→ WHAT THE TASK REQUIRES
Edit the text of each item so that every "Advertisement" becomes "Sponsored", keeping everything else the same.
*** Begin section ***
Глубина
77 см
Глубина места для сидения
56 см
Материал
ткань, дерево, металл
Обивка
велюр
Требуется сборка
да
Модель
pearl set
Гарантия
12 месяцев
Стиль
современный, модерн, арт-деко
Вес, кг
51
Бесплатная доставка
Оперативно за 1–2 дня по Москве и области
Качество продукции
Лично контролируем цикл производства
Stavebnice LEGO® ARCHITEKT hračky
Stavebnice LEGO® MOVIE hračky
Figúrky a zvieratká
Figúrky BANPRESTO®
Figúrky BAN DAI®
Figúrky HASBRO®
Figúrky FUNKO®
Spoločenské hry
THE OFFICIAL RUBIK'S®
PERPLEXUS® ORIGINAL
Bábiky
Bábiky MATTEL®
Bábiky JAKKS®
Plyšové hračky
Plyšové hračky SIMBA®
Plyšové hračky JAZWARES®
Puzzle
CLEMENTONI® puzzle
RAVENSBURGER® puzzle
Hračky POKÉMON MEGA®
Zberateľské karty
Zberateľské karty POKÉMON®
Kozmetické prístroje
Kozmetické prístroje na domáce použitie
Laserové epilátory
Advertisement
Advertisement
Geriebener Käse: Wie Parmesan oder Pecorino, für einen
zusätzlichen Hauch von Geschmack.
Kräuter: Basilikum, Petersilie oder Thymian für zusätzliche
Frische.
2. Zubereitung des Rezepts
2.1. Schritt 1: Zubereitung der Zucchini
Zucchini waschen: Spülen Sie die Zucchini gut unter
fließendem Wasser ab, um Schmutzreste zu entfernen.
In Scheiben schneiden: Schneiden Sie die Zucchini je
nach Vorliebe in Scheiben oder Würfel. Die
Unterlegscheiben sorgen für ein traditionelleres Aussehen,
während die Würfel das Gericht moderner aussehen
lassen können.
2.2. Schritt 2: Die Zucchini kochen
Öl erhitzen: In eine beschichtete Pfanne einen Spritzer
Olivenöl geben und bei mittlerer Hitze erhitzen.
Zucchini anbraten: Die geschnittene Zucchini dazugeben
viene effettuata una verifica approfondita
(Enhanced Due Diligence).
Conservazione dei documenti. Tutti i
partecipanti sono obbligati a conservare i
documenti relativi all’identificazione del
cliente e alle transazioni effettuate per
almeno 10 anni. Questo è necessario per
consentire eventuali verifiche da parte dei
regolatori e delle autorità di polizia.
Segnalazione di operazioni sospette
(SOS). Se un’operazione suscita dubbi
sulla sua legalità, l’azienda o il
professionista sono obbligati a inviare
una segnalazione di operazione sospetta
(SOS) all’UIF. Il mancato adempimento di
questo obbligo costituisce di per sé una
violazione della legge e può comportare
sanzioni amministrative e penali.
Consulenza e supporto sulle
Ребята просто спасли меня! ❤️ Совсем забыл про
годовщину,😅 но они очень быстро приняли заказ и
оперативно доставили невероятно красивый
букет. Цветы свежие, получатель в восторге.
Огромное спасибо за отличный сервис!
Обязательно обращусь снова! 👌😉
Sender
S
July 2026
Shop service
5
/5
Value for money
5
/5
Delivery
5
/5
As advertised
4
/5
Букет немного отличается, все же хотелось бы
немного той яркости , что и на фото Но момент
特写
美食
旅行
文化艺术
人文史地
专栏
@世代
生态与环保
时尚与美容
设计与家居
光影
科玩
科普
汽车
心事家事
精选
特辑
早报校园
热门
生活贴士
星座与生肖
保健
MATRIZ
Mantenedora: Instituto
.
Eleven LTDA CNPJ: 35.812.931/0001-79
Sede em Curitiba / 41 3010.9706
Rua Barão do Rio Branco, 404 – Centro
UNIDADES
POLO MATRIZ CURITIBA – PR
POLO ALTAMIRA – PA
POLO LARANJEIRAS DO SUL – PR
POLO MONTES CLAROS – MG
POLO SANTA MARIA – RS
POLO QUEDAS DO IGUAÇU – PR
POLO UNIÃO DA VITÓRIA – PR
*** End section ***
→ OUTPUT FOR THIS EXERCISE
Глубина
77 см
Глубина места для сидения
56 см
Материал
ткань, дерево, металл
Обивка
велюр
Требуется сборка
да
Модель
pearl set
Гарантия
12 месяцев
Стиль
современный, модерн, арт-деко
Вес, кг
51
Бесплатная доставка
Оперативно за 1–2 дня по Москве и области
Качество продукции
Лично контролируем цикл производства
Stavebnice LEGO® ARCHITEKT hračky
Stavebnice LEGO® MOVIE hračky
Figúrky a zvieratká
Figúrky BANPRESTO®
Figúrky BAN DAI®
Figúrky HASBRO®
Figúrky FUNKO®
Spoločenské hry
THE OFFICIAL RUBIK'S®
PERPLEXUS® ORIGINAL
Bábiky
Bábiky MATTEL®
Bábiky JAKKS®
Plyšové hračky
Plyšové hračky SIMBA®
Plyšové hračky JAZWARES®
Puzzle
CLEMENTONI® puzzle
RAVENSBURGER® puzzle
Hračky POKÉMON MEGA®
Zberateľské karty
Zberateľské karty POKÉMON®
Kozmetické prístroje
Kozmetické prístroje na domáce použitie
Laserové epilátory
Sponsored
Sponsored
Geriebener Käse: Wie Parmesan oder Pecorino, für einen
zusätzlichen Hauch von Geschmack.
Kräuter: Basilikum, Petersilie oder Thymian für zusätzliche
Frische.
2. Zubereitung des Rezepts
2.1. Schritt 1: Zubereitung der Zucchini
Zucchini waschen: Spülen Sie die Zucchini gut unter
fließendem Wasser ab, um Schmutzreste zu entfernen.
In Scheiben schneiden: Schneiden Sie die Zucchini je
nach Vorliebe in Scheiben oder Würfel. Die
Unterlegscheiben sorgen für ein traditionelleres Aussehen,
während die Würfel das Gericht moderner aussehen
lassen können.
2.2. Schritt 2: Die Zucchini kochen
Öl erhitzen: In eine beschichtete Pfanne einen Spritzer
Olivenöl geben und bei mittlerer Hitze erhitzen.
Zucchini anbraten: Die geschnittene Zucchini dazugeben
viene effettuata una verifica approfondita
(Enhanced Due Diligence).
Conservazione dei documenti. Tutti i
partecipanti sono obbligati a conservare i
documenti relativi all’identificazione del
cliente e alle transazioni effettuate per
almeno 10 anni. Questo è necessario per
consentire eventuali verifiche da parte dei
regolatori e delle autorità di polizia.
Segnalazione di operazioni sospette
(SOS). Se un’operazione suscita dubbi
sulla sua legalità, l’azienda o il
professionista sono obbligati a inviare
una segnalazione di operazione sospetta
(SOS) all’UIF. Il mancato adempimento di
questo obbligo costituisce di per sé una
violazione della legge e può comportare
sanzioni amministrative e penali.
Consulenza e supporto sulle
Ребята просто спасли меня! ❤️ Совсем забыл про
годовщину,😅 но они очень быстро приняли заказ и
оперативно доставили невероятно красивый
букет. Цветы свежие, получатель в восторге.
Огромное спасибо за отличный сервис!
Обязательно обращусь снова! 👌😉
Sender
S
July 2026
Shop service
5
/5
Value for money
5
/5
Delivery
5
/5
As advertised
4
/5
Букет немного отличается, все же хотелось бы
немного той яркости , что и на фото Но момент
特写
美食
旅行
文化艺术
人文史地
专栏
@世代
生态与环保
时尚与美容
设计与家居
光影
科玩
科普
汽车
心事家事
精选
特辑
早报校园
热门
生活贴士
星座与生肖
保健
MATRIZ
Mantenedora: Instituto
.
Eleven LTDA CNPJ: 35.812.931/0001-79
Sede em Curitiba / 41 3010.9706
Rua Barão do Rio Branco, 404 – Centro
UNIDADES
POLO MATRIZ CURITIBA – PR
POLO ALTAMIRA – PA
POLO LARANJEIRAS DO SUL – PR
POLO MONTES CLAROS – MG
POLO SANTA MARIA – RS
POLO QUEDAS DO IGUAÇU – PR
POLO UNIÃO DA VITÓRIA – PR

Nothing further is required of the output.